GPTZero vs Originality.ai – I Tested Both This Weekend. Here’s the Data.
Tested both tools this weekend because I got tired of reading vague comparisons that don’t give numbers. Here’s what I found on 30 essays from my class (mix of known AI, known human, hybrid).
Test set: 10 confirmed AI-generated (I wrote the prompts), 10 confirmed human (I watched students write them), 10 flagged by Turnitin as suspicious (unknown ground truth).
GPTZero:
– AI essays correctly flagged: 8/10 (80%)
– Human essays false positives: 3/10 (30%) – this is bad
– Turnitin-flagged essays: 6/10 flagged by GPTZero also
Originality.ai:
– AI essays correctly flagged: 9/10 (90%)
– Human essays false positives: 2/10 (20%) – still bad
– Turnitin-flagged essays: 7/10 flagged also
Both tools: the “hybrid” problem is real. essays that are 30-40% AI-assisted are basically invisible to both tools. and thats the most common real-world case.
my takeaway: Originality.ai has a slight accuracy edge but both have unacceptable false positive rates for high-stakes use. Turnitin seems to flag different things than both of them, which is interesting.
6 Replies
Join the discussion.
Log In to ReplyFascinating data. the 30% false positive rate on GPTZero matches my informal tests exactly. i'd been getting similar numbers but didn't have the same rigour. the hybrid detection gap is the real problem - that's where most actual AI use happens and none of these tools handle it well.

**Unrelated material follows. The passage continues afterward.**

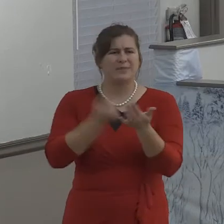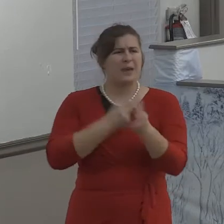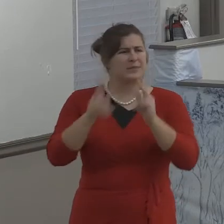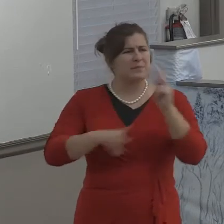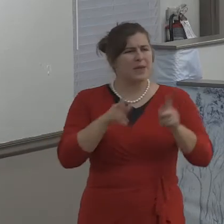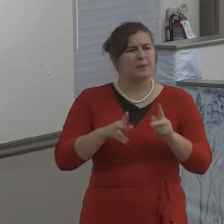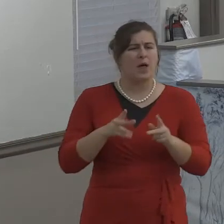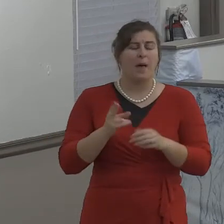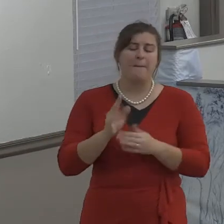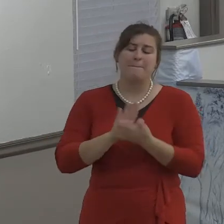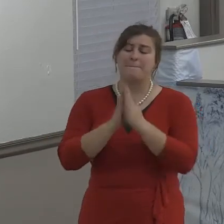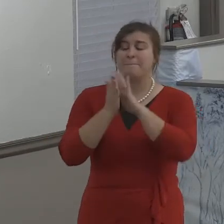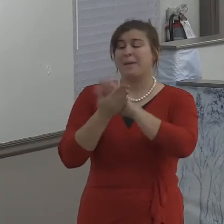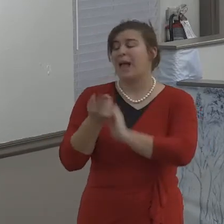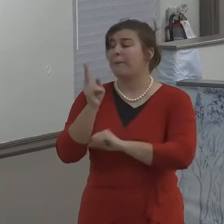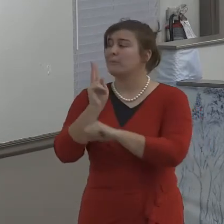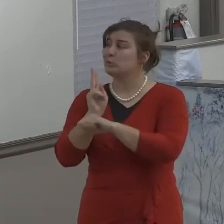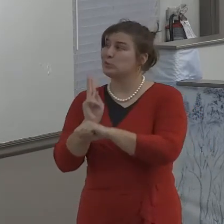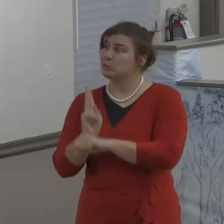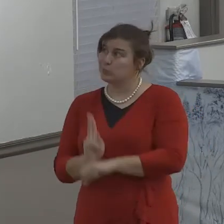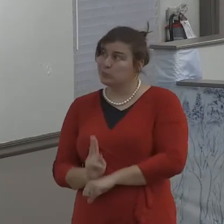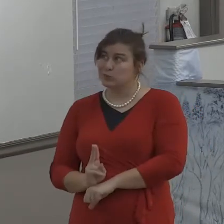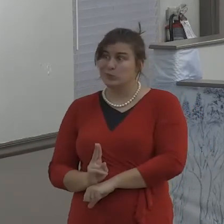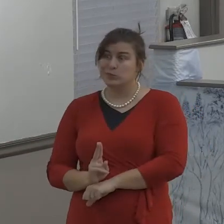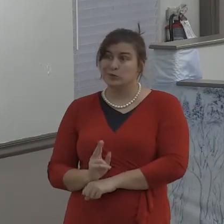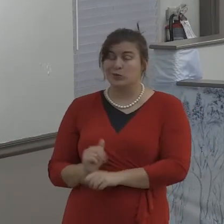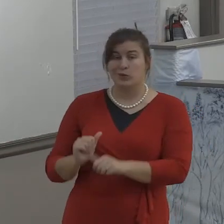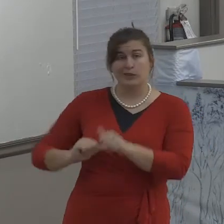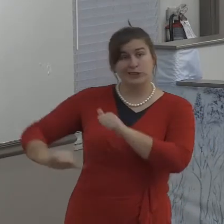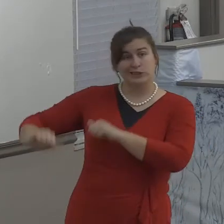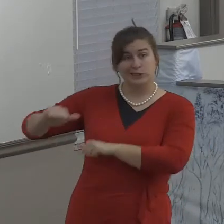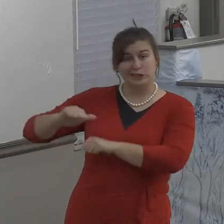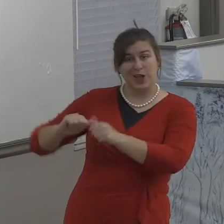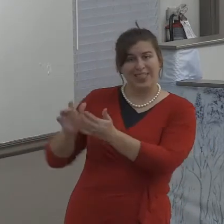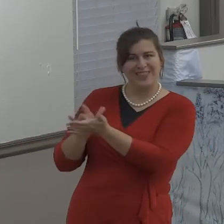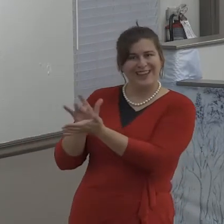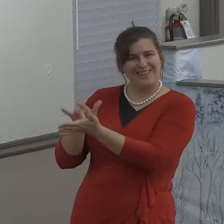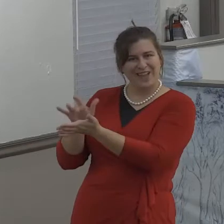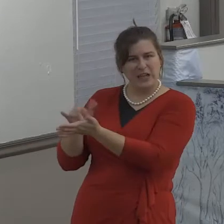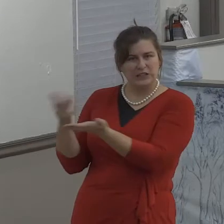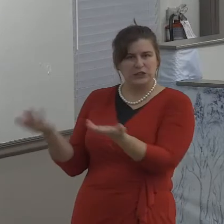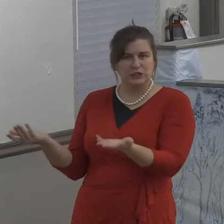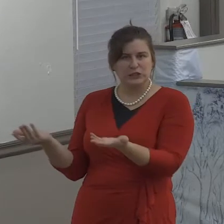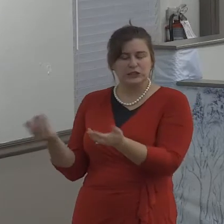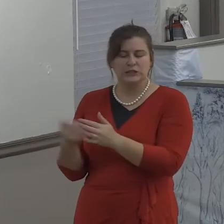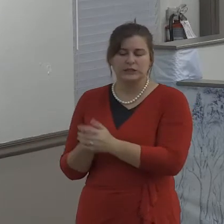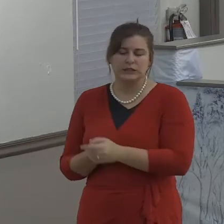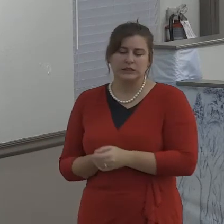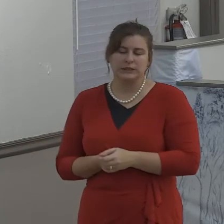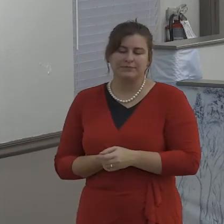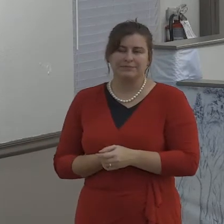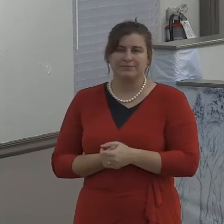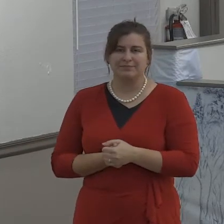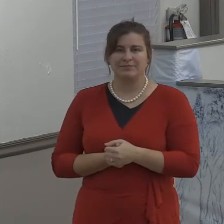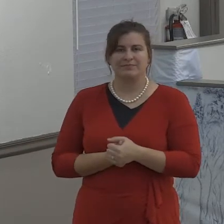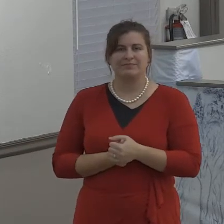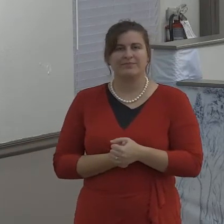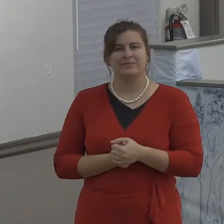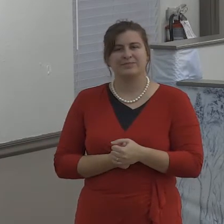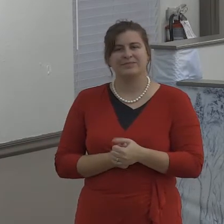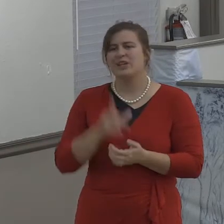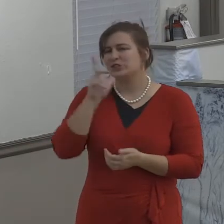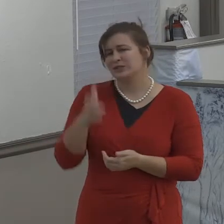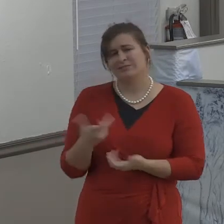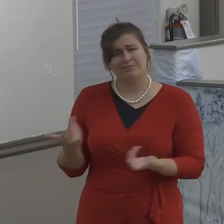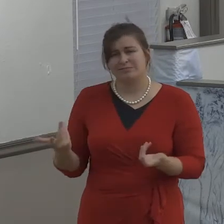And I, I don't mean that in a real negative way. It's just the, you know, as, as life goes on, there's challenges within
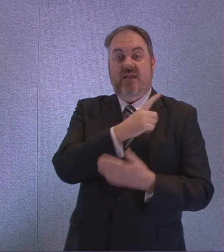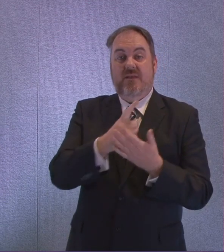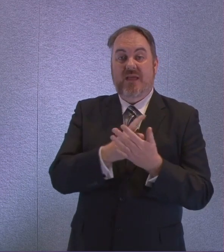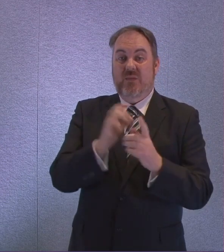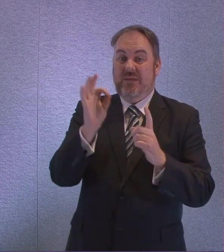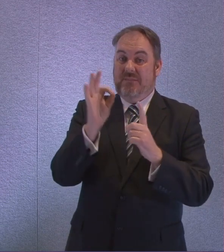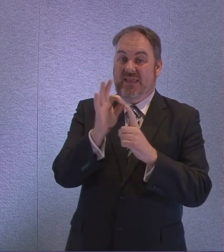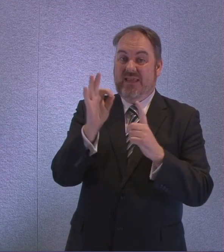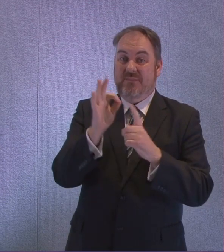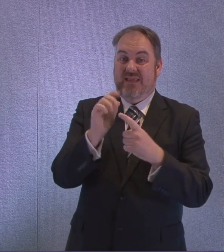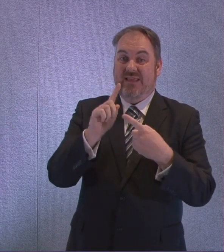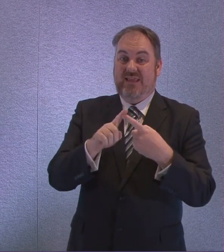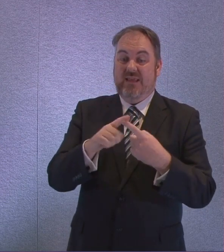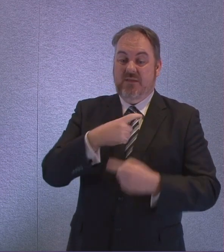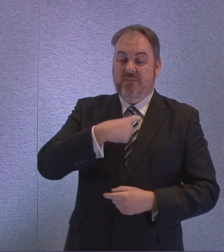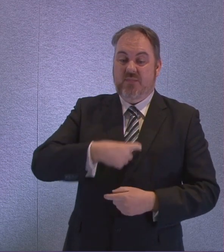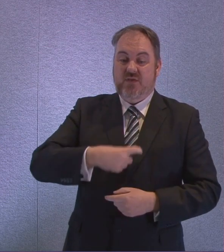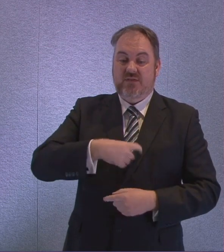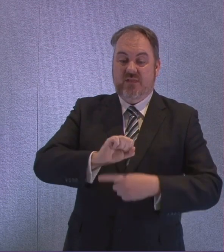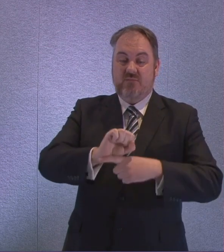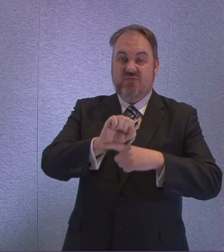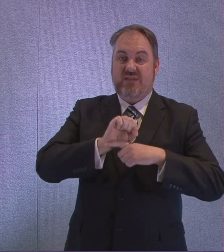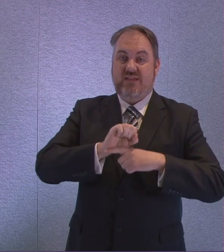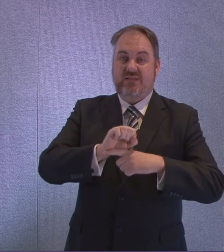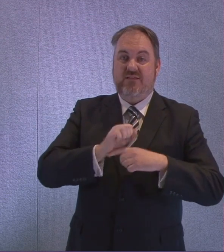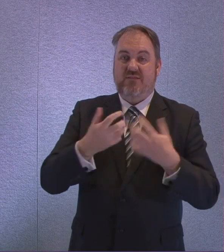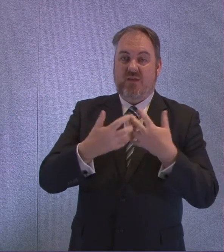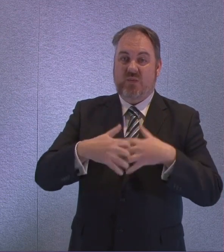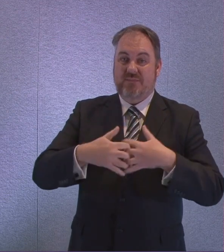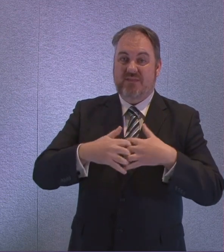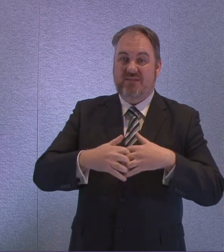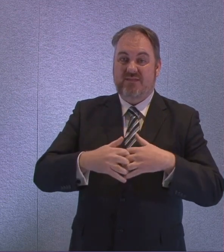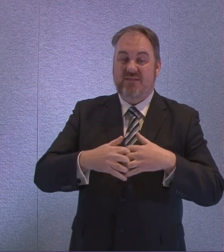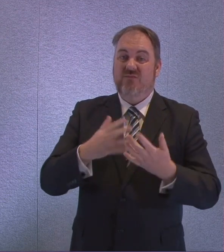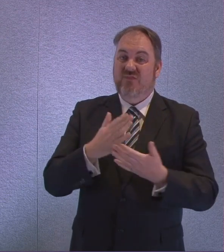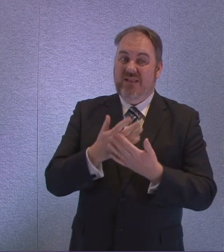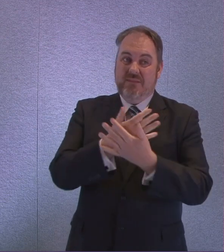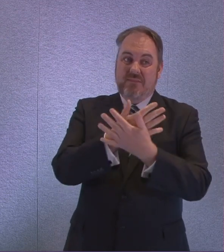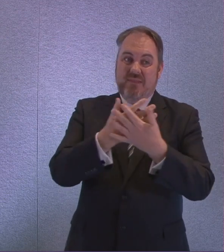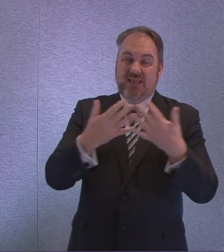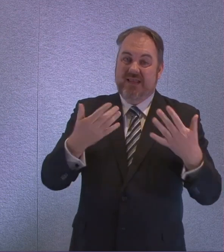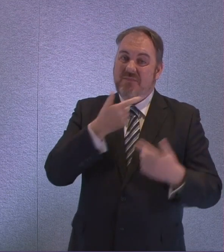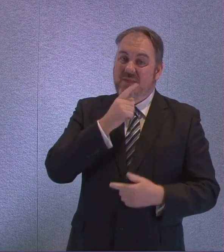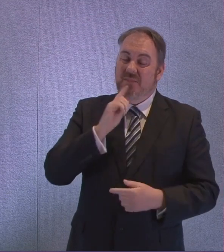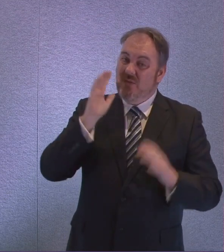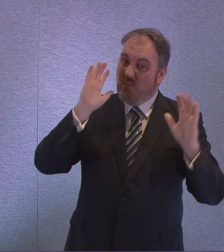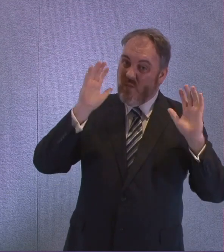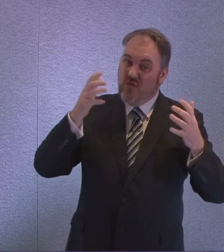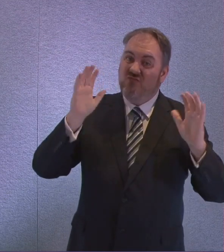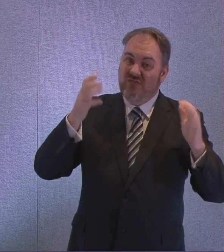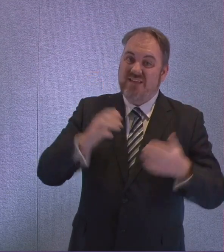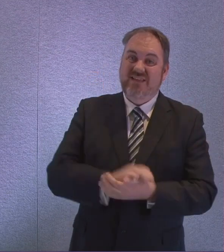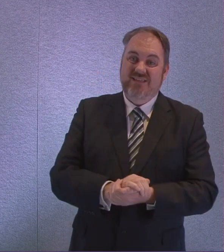which has caused a good deal of concern amongst people working on the frontline, people who are already working in the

The false positive rate is the real story here. Everything else is noise. Detection accuracy on confirmed AI text is almost irrelevant if you're generating unacceptable false accusations against real students. Any tool with a 20%+ false positive rate on authentic student writing is not a policy-grade tool. It's a research prototype.
been using GPTZero for a term and considering switching after reading this. my main gripe has always been consistency - same essay, different day, noticeably different results. that alone makes it hard to defend if a student pushes back.
i just want one that works. thats it. stop making me test three tools every semester.
the sample size is small but the methodology is sound. 30% false positive rate means you'd wrongly flag 1 in 3 genuinely human essays. in a class of 30 students that's 9 false accusations waiting to happen. i'm not sure thats a tool any school should be using for formal decisions.
Ethan's right that neither is the definitive answer but the Originality.ai false positive rate matters a lot for how you use it. if im running 120 essays I need confidence intervals, not just a score. the 8-point gap in false positives between the two is meaningful when scaled.